Natural gas experienced a significant decline of 8.01%, settling at Rs 448.9, as forecasts indicated a trend towards milder weather in the upcoming fortnight, thereby diminishing expectations for heating demand. Near-record U.S. output, ample storage levels, and declining global gas prices contributed to the downturn. European nations have affirmed their intentions to phase out Russian LNG imports by 2027, thereby strengthening ongoing initiatives to diversify their energy supply sources.
In November, U.S. LNG exports experienced a significant increase of 40% year-on-year, totaling 10.7 million tonnes. Furthermore, exports for 2025 have already approached approximately 15 bcm, as producers enhance their shipment activities.

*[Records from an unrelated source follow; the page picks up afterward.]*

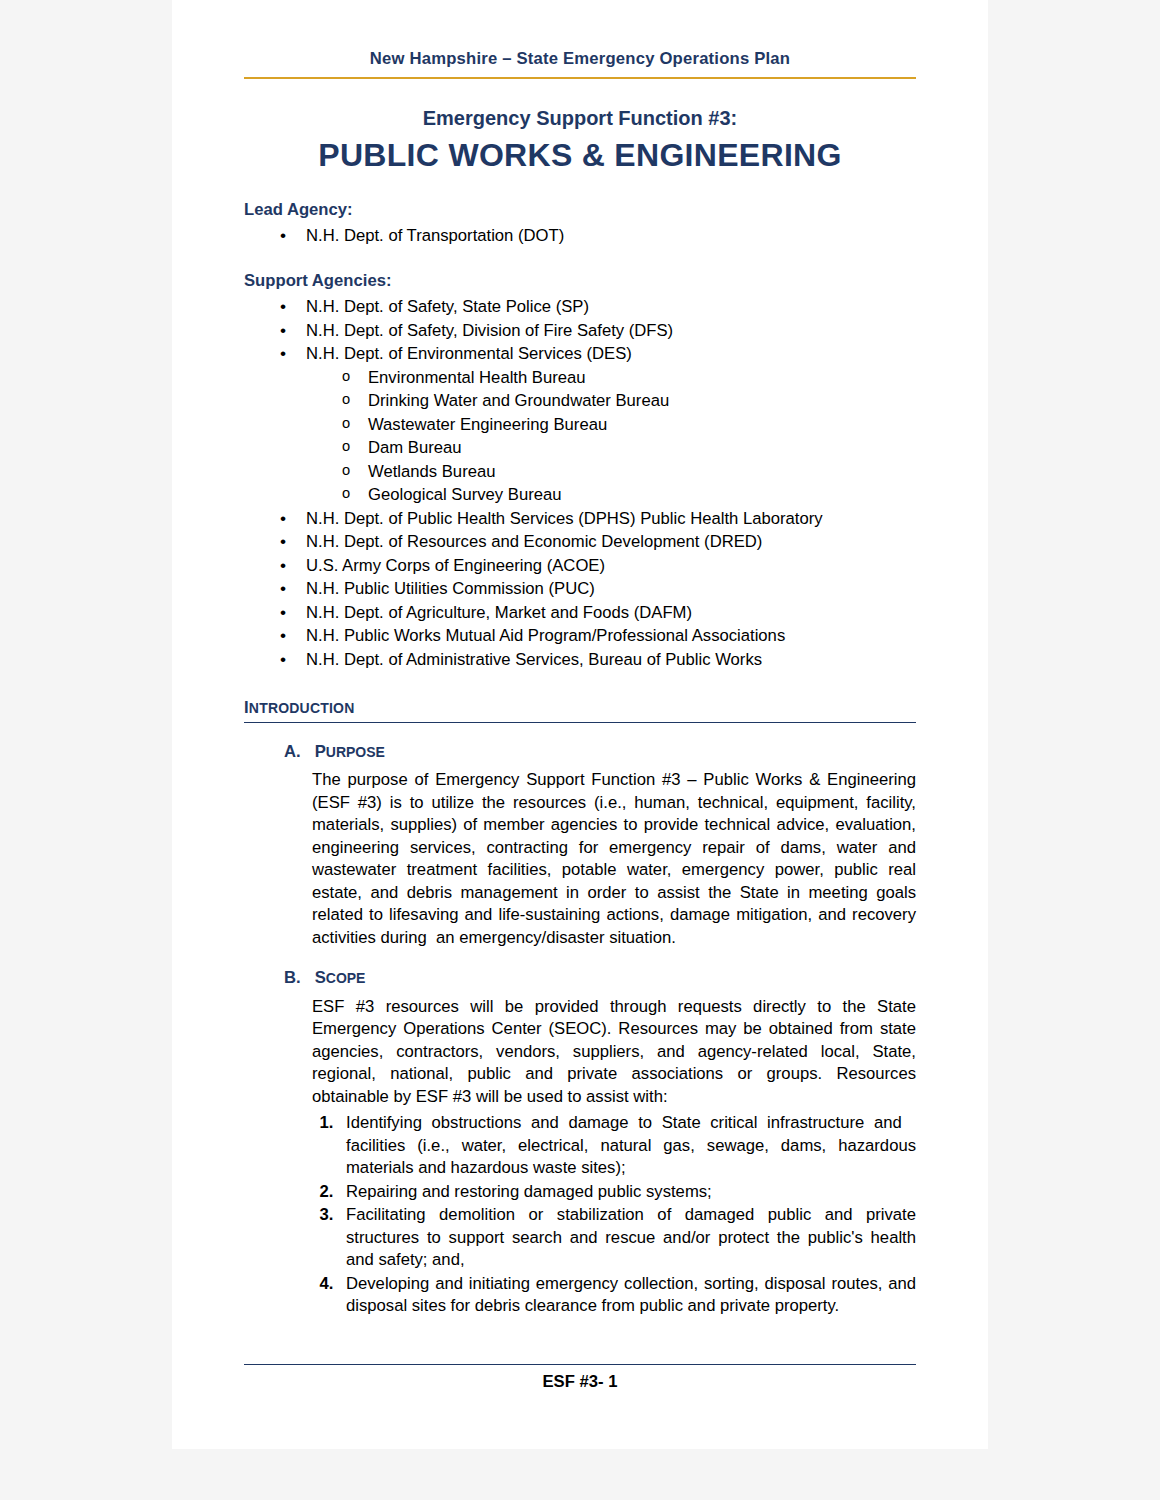New Hampshire – State Emergency Operations Plan
Emergency Support Function #3: PUBLIC WORKS & ENGINEERING
Lead Agency:
N.H. Dept. of Transportation (DOT)
Support Agencies:
N.H. Dept. of Safety, State Police (SP)
N.H. Dept. of Safety, Division of Fire Safety (DFS)
N.H. Dept. of Environmental Services (DES)
Environmental Health Bureau
Drinking Water and Groundwater Bureau
Wastewater Engineering Bureau
Dam Bureau
Wetlands Bureau
Geological Survey Bureau
N.H. Dept. of Public Health Services (DPHS) Public Health Laboratory
N.H. Dept. of Resources and Economic Development (DRED)
U.S. Army Corps of Engineering (ACOE)
N.H. Public Utilities Commission (PUC)
N.H. Dept. of Agriculture, Market and Foods (DAFM)
N.H. Public Works Mutual Aid Program/Professional Associations
N.H. Dept. of Administrative Services, Bureau of Public Works
INTRODUCTION
A. PURPOSE
The purpose of Emergency Support Function #3 – Public Works & Engineering (ESF #3) is to utilize the resources (i.e., human, technical, equipment, facility, materials, supplies) of member agencies to provide technical advice, evaluation, engineering services, contracting for emergency repair of dams, water and wastewater treatment facilities, potable water, emergency power, public real estate, and debris management in order to assist the State in meeting goals related to lifesaving and life-sustaining actions, damage mitigation, and recovery activities during an emergency/disaster situation.
B. SCOPE
ESF #3 resources will be provided through requests directly to the State Emergency Operations Center (SEOC). Resources may be obtained from state agencies, contractors, vendors, suppliers, and agency-related local, State, regional, national, public and private associations or groups. Resources obtainable by ESF #3 will be used to assist with:
Identifying obstructions and damage to State critical infrastructure and facilities (i.e., water, electrical, natural gas, sewage, dams, hazardous materials and hazardous waste sites);
Repairing and restoring damaged public systems;
Facilitating demolition or stabilization of damaged public and private structures to support search and rescue and/or protect the public's health and safety; and,
Developing and initiating emergency collection, sorting, disposal routes, and disposal sites for debris clearance from public and private property.
ESF #3- 1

Data indicated that utilities withdrew 12 bcf of gas in the week ending November 28, marking the third consecutive weekly draw, albeit slightly below the anticipated 18 bcf decline.

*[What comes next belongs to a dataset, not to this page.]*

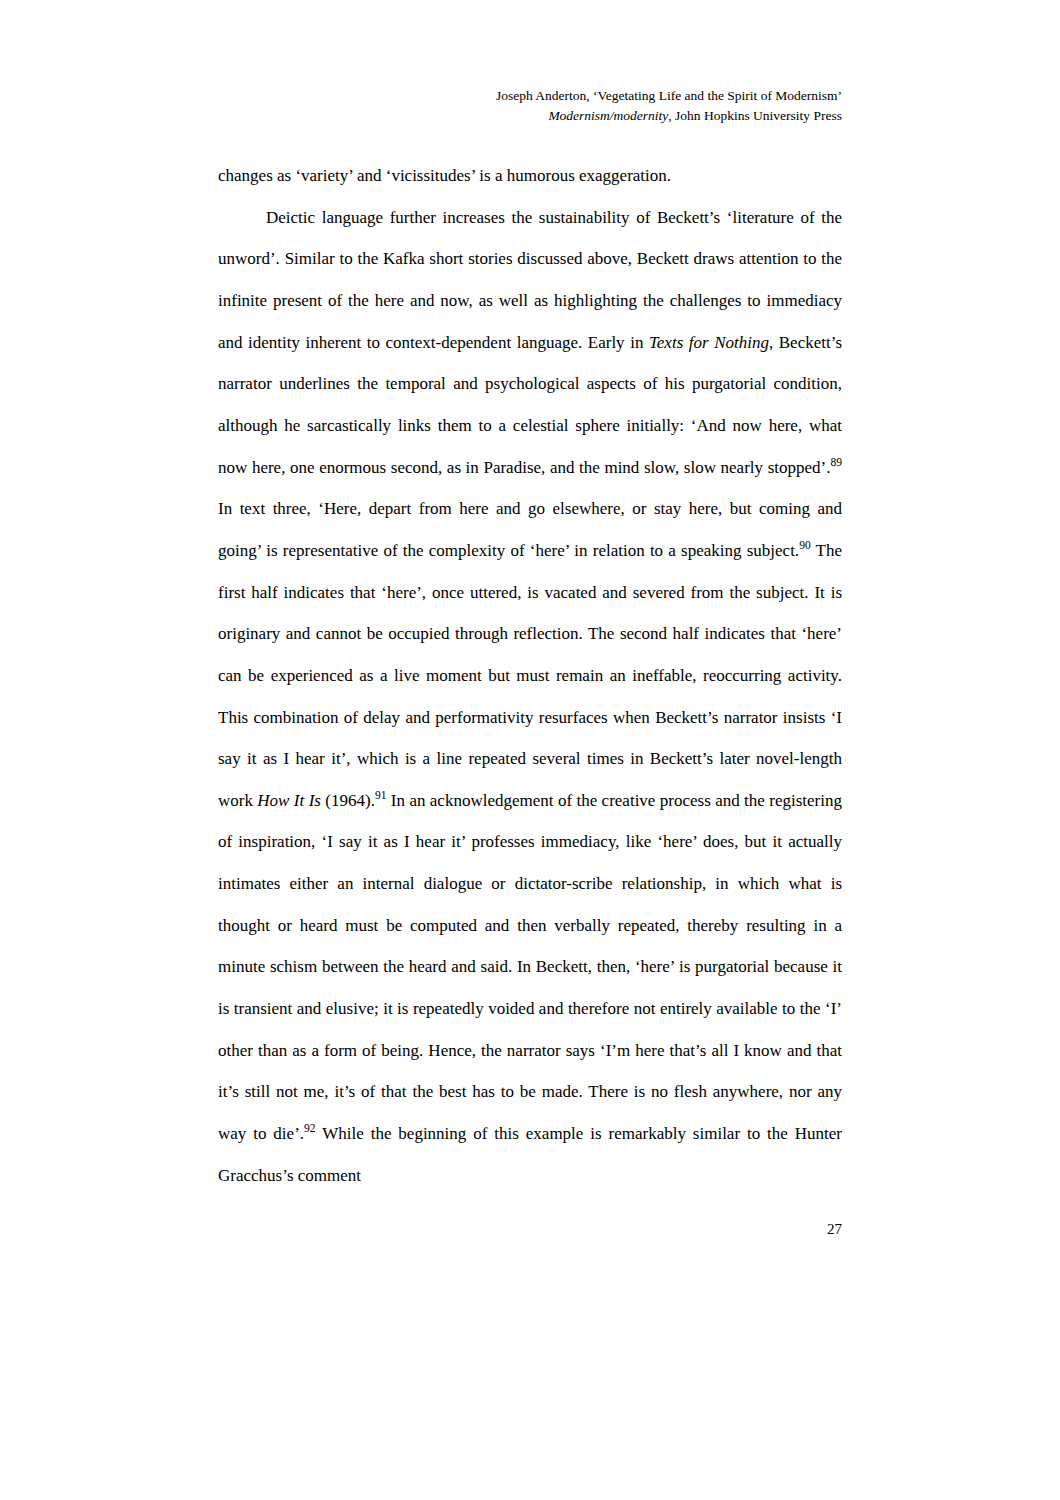Joseph Anderton, ‘Vegetating Life and the Spirit of Modernism’ Modernism/modernity, John Hopkins University Press
changes as ‘variety’ and ‘vicissitudes’ is a humorous exaggeration.
Deictic language further increases the sustainability of Beckett’s ‘literature of the unword’. Similar to the Kafka short stories discussed above, Beckett draws attention to the infinite present of the here and now, as well as highlighting the challenges to immediacy and identity inherent to context-dependent language. Early in Texts for Nothing, Beckett’s narrator underlines the temporal and psychological aspects of his purgatorial condition, although he sarcastically links them to a celestial sphere initially: ‘And now here, what now here, one enormous second, as in Paradise, and the mind slow, slow nearly stopped’.89 In text three, ‘Here, depart from here and go elsewhere, or stay here, but coming and going’ is representative of the complexity of ‘here’ in relation to a speaking subject.90 The first half indicates that ‘here’, once uttered, is vacated and severed from the subject. It is originary and cannot be occupied through reflection. The second half indicates that ‘here’ can be experienced as a live moment but must remain an ineffable, reoccurring activity. This combination of delay and performativity resurfaces when Beckett’s narrator insists ‘I say it as I hear it’, which is a line repeated several times in Beckett’s later novel-length work How It Is (1964).91 In an acknowledgement of the creative process and the registering of inspiration, ‘I say it as I hear it’ professes immediacy, like ‘here’ does, but it actually intimates either an internal dialogue or dictator-scribe relationship, in which what is thought or heard must be computed and then verbally repeated, thereby resulting in a minute schism between the heard and said. In Beckett, then, ‘here’ is purgatorial because it is transient and elusive; it is repeatedly voided and therefore not entirely available to the ‘I’ other than as a form of being. Hence, the narrator says ‘I’m here that’s all I know and that it’s still not me, it’s of that the best has to be made. There is no flesh anywhere, nor any way to die’.92 While the beginning of this example is remarkably similar to the Hunter Gracchus’s comment
27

U.S. gas stocks currently total 3,923 bcf, reflecting a 0.5% decrease from the previous year, yet remaining 5.1% above the five-year average, indicating a state of ample supply. Speculators reduced their net long positions by 23,064, indicating a more subdued market perspective, while Baker Hughes noted a minor decline in gas rigs to 129.

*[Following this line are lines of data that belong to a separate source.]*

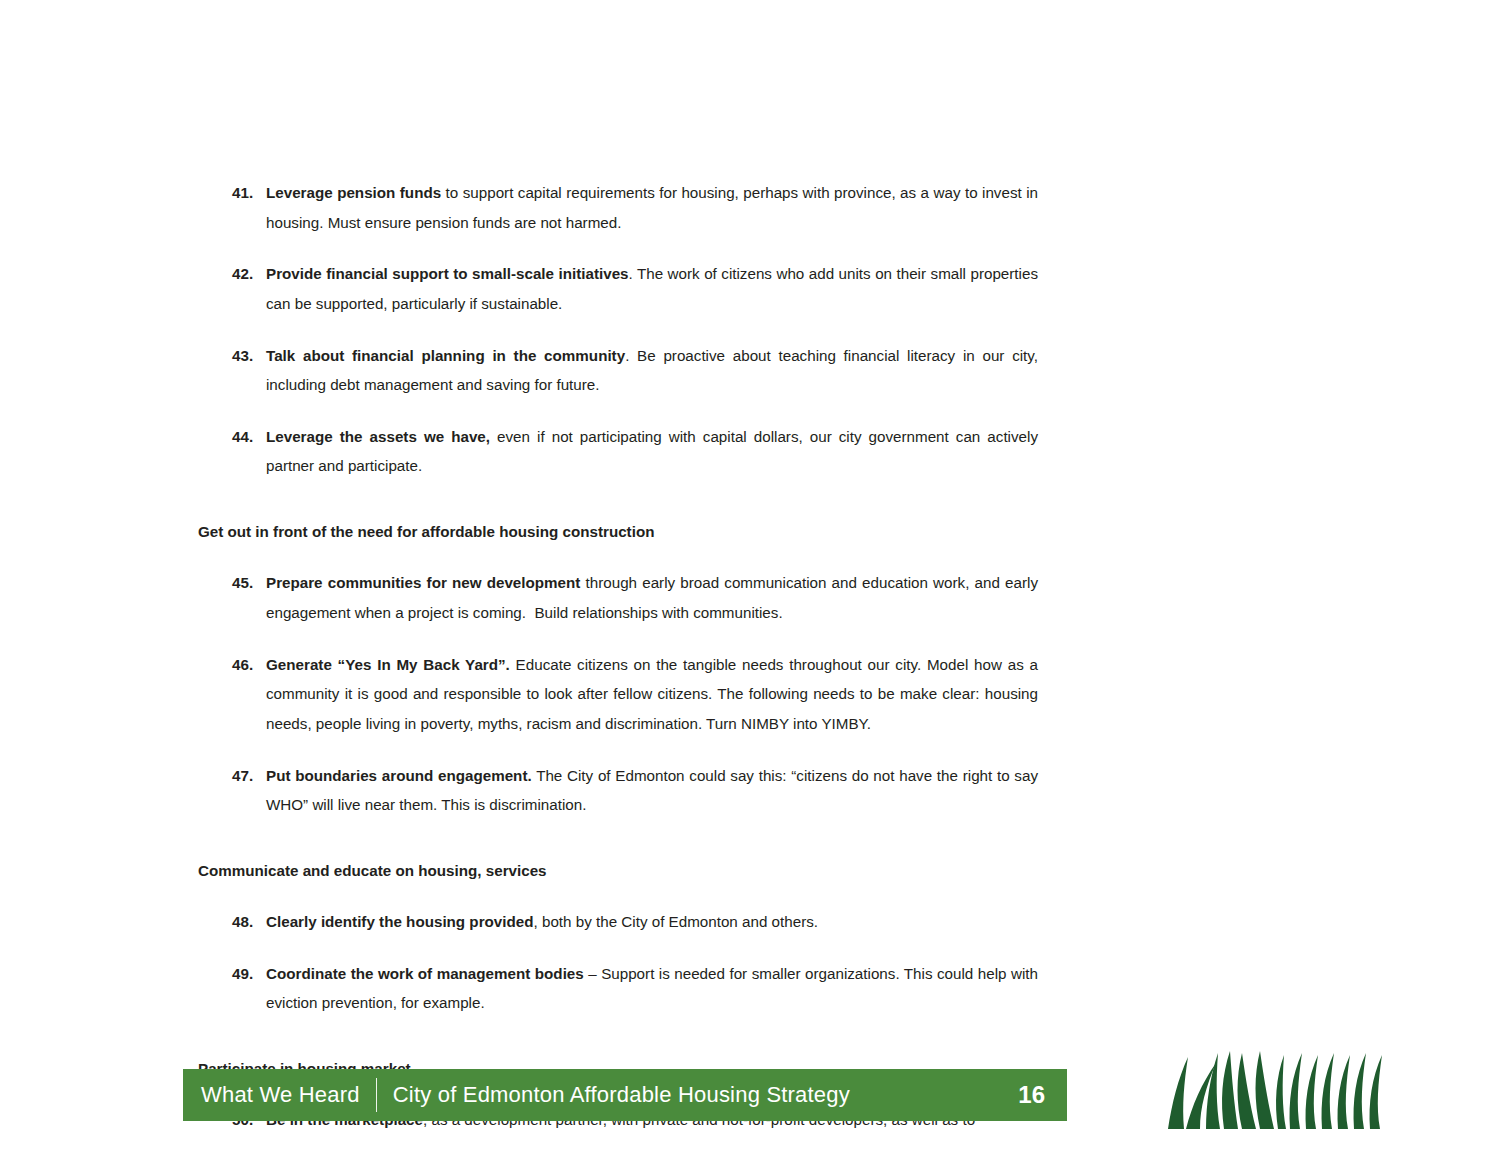41. Leverage pension funds to support capital requirements for housing, perhaps with province, as a way to invest in housing. Must ensure pension funds are not harmed.
42. Provide financial support to small-scale initiatives. The work of citizens who add units on their small properties can be supported, particularly if sustainable.
43. Talk about financial planning in the community. Be proactive about teaching financial literacy in our city, including debt management and saving for future.
44. Leverage the assets we have, even if not participating with capital dollars, our city government can actively partner and participate.
Get out in front of the need for affordable housing construction
45. Prepare communities for new development through early broad communication and education work, and early engagement when a project is coming. Build relationships with communities.
46. Generate “Yes In My Back Yard”. Educate citizens on the tangible needs throughout our city. Model how as a community it is good and responsible to look after fellow citizens. The following needs to be make clear: housing needs, people living in poverty, myths, racism and discrimination. Turn NIMBY into YIMBY.
47. Put boundaries around engagement. The City of Edmonton could say this: “citizens do not have the right to say WHO” will live near them. This is discrimination.
Communicate and educate on housing, services
48. Clearly identify the housing provided, both by the City of Edmonton and others.
49. Coordinate the work of management bodies – Support is needed for smaller organizations. This could help with eviction prevention, for example.
Participate in housing market
50. Be in the marketplace, as a development partner, with private and not-for-profit developers, as well as to
What We Heard City of Edmonton Affordable Housing Strategy 16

The EIA’s Short-Term Energy Outlook anticipates unprecedented U.S. output and demand in 2025, forecasting dry gas production to increase to 107.1 bcfd and consumption to reach 91.6 bcfd. LNG exports are projected to increase to 14.7 bcfd in 2025 and 16.3 bcfd in 2026. Natural gas continues to experience significant long liquidation, evidenced by a 50.87% decline in open interest. Support is positioned at Rs 438.4, and a breach beneath this level could potentially lead to a decline towards Rs 427.8. Resistance is established at Rs 464.7, with additional upward potential toward Rs 480.4.